Fahad Malik - Aker Solutions
Engineers constantly strive to develop new technology and to find solutions to counter the obstacles set by large field developments, deepwater activities, high-pressure/high-temperature (HP/HT) reserves, long step-outs, and increased oil recovery demands. It is always challenging to design a product or system that fulfills the industry requirements while keeping in focus all the constraints.
For vertical subsea tree
The design is for an ROV installable/retrievable, pressure containing tree cap from Aker Solutions for use on a concentric bore “conventional” or “vertical” subsea tree. The tree cap is a barrier to keep the subsea environment clean in case of any leaks above the annulus or production swab valves. It includes a mechanism to indicate the metal seals have been set within the seal bore of subsea tree. The design also permits testing of the metal seals after installation. The vertical subsea tree typically has two bores, the annulus and the production bore, that are isolated by the insertion of a cap. It is rated for 10,000 ft (3,048 m) water depth, with a working pressure of 10,000 psi (69 MPa) and an operating system pressure of 3,000 psi (20.7 MPa).
The tree cap can be installed, tested, and recovered by an ROV. Upright orientation and submerged weight reduction is accomplished using syntactic foam. The ROV holds the cap by a foldable handle for transport; the handle folds to decrease the probability of snagging.
Prior tree caps generally require specific radial alignment to be inserted and secured in the tree. This accommodation to a particular radial alignment is difficult when installing a cap using an ROV. Aker’s tree cap is designed so an ROV can install it into a subsea tree at any rotational orientation.
Hydraulic pressure actuates the primary and secondary locking mechanisms to secure the cap into the subsea tree and to set the metal seals. It is important to prevent damage to the metal seals during installation. For this reason, the cap lands and locks into the subsea tree before setting the metal seals. It initially locks into the tree by a primary lock mechanism. Hydraulic pressure is applied into the cavity to move the piston downward, and the downward movement of the piston moves the upper set of locking dogs outward into the locking profile of the subsea tree to lock the cap selectively in the tree.

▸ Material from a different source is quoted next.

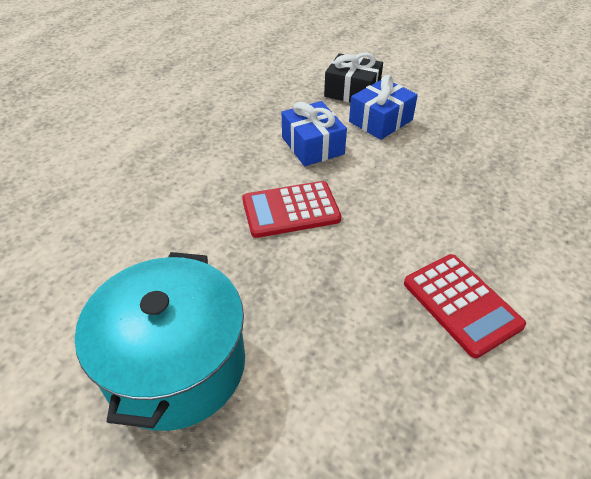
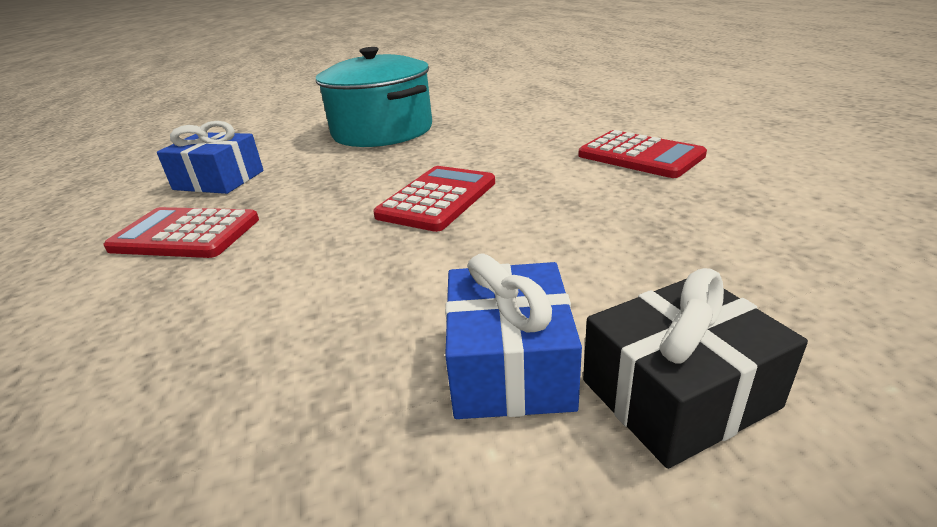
camera: 135 degrees right, 15 degrees down
blue gift [282,101,347,166] -> blue gift moved to [157,121,264,194]
none -> red calculator [578,130,707,178]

Setting and securing of metal seals is done by a secondary lock mechanism. A cam, rod, and spring method is adapted to set the secondary lock mechanism. Pressure continues to force the seal carrier to move downward which allows the cam and rod to move downward which permits the lower sets of dogs to engage, thus securing the seal carrier with both the metal seals into the designated position. Metal seals isolate the annulus and the production bores of the tree. The seal carrier includes one elastomeric seal adjacent to each of the metal seals.
Fluid can trap between the cavity of the tree cap and subsea tree, to prevent the cap from properly landing onto the tree. This is a problem for the light-weight tree cap. The design includes a flow path and a valve to permit removal of water trapped between tree and cap. The tree cap allows corrosion inhibitor to be injected into the cavity between tree and cap, and into the bores above the annulus and production valves. Tree cap vent pressure is contained in either bore through a vent line prior to its recovery. The upper and lower metal seals that isolate the annulus and production bores in the tree cap are tested and qualified to a working pressure of 15,000 psi (103 MPa) and temperatures from 0° F to 250° F (-17° C to 121° C).
Objectives
The following lists some of the objectives when designing the cap:
- Should not present a “snag hazard,” and should aid in damage control from dropped objects
- Is an environmental pressure barrier and is fitted, within and locked to, the subsea tree spool body
- Has a service water depth rating of 10,000 ft and a working pressure of 10,000 psig
- Is delivered ready for service to minimize rig activities and to reduce the possibility of safety incidents. It is manipulated subsea by the ROV
- When submerged, it has relatively neutral buoyancy, thus minimizing the tasks that the ROV has to perform in its installation, operation, and subsequent retrieval.
The following are the key design criteria that were considered in designing the cap:
- Weight in water must be less than 140 lbs (63.5 kg) negative
- Must be installed without any rotational orientation
- Allow for trapped volumes to be vented during installation
- Must be properly oriented and aligned prior to setting the seals
- Allow replacement of the trapped sea water beneath it by the injection of environmentally safe inhibitors to retard corrosion and marine growth
- Must provide a barrier between the adjacent annulus and production bores.